Icy memory 2-1
冬の間に厚く積もった雪も、南側の斜面では所々溶け始めていた。とはいえ、それでもまだまだ寒いうえに、高度も高いので、溶けたといっても表層の一部だけではあった。これほどの高度にもなると、一年中雪が解けないのが割合普通だった。
冬の積雪の中半ば埋まるようにしてかけてきた子供も雪の上を駆け下ってこれるようになったようだ。

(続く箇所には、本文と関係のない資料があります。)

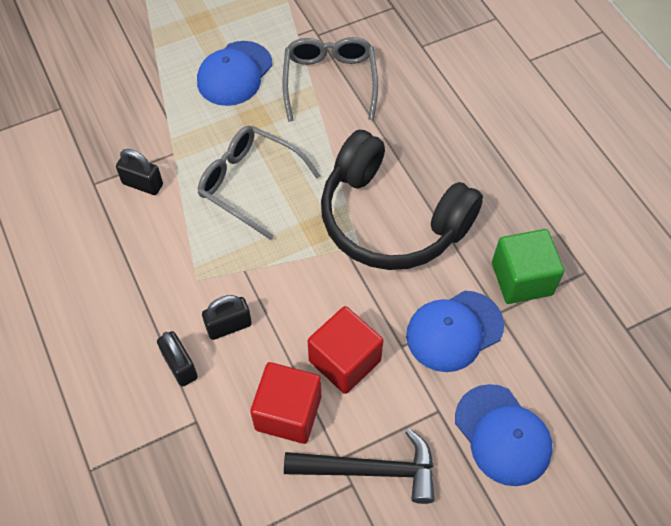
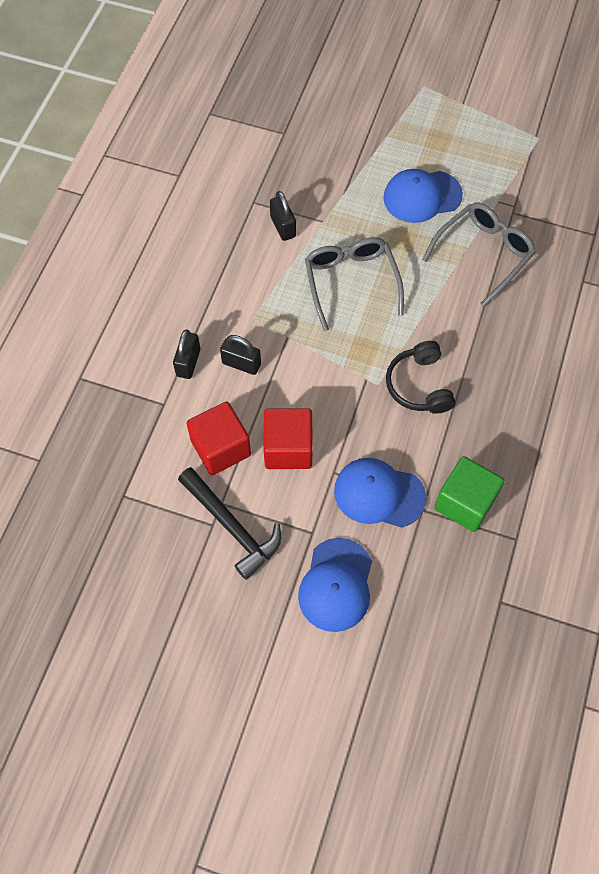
camera: 45 degrees right, 5 degrees up
black headphones [321,130,483,270] -> black headphones [386,341,455,414], size x0.53

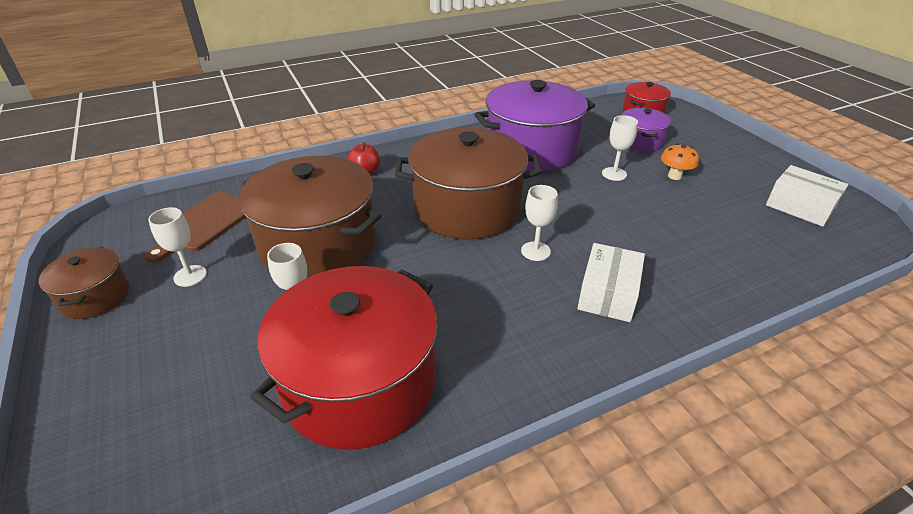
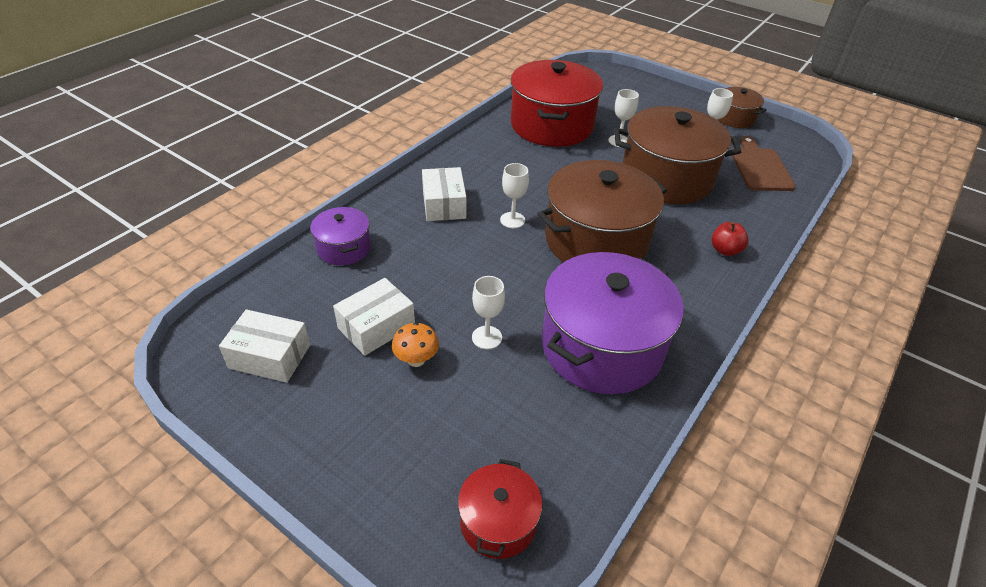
camera: 150 degrees right, 5 degrees up
purple pot [622,108,671,151] -> purple pot moved to [310,207,371,265]
none -> white box [333,278,415,356]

子供は冬の間は雪に埋まって見つかりにくかった扉をたやすく見つけて、開ける。が、扉は凍っているのか開かない。
「ただいま!」
そう言って子供は乱暴に扉を蹴る。何かが壊れるような音がして、扉が内側に空いた。
「…ここはお前さんの家じゃないんじゃがのぅ。それと、この扉は外側に開くようになっとるんじゃがの…。」
疲れた顔で老婆が敷き布を子供に渡す。
「でもまちに行ったらわしにほうこくにこいって言ったのはばあさまだよ!」
すたすたと家の中に入っていくと、何の遠慮もなく老婆の出した敷き布の上に座る。
「いつもは来んじゃないか。だいたい誰か別んが来るがの?聞けばお前、いっつも町に下りた後はすぐに寝とるらしいじゃないか。」
老婆は自分も居住まいを正し、どっこらせと子供のそれより分厚い敷き布の上に座った。
「いっつもっていったってまだ3かいしか行ったことないもん。」
「ほいで、今日がその3回目と。何ぞあったんかいの?」
子供は敷き布を指でつまんで厚さを確かめた。ちら、と老婆を見る。
「だめじゃ。これは年寄り用なんじゃ。」
ぶすっと子供が膨れる。
「いつもはとしよりって言ったらおこるくせに…。」
「何か言ったかいの?」
「なんでもない!」
「なら、さっさと話さんか。はようせんと、寝てしまうんじゃないかのう?」
「ねないもん!」
「わかったわかった。ほいで?」
「あのね、あたしね、今日まちにいったじゃん。」
「うむ。」
「でね、でね、まちで小さい子にあったんだよ!」
「まぁ、街じゃし居るじゃろうの。と、いうか、お前も小さい子じゃがの。」
「いいの!あたしは町に下りれるくらい大きい子なの!」
「はいはい。ほいで?」
面倒くさそうに老婆は先を促した。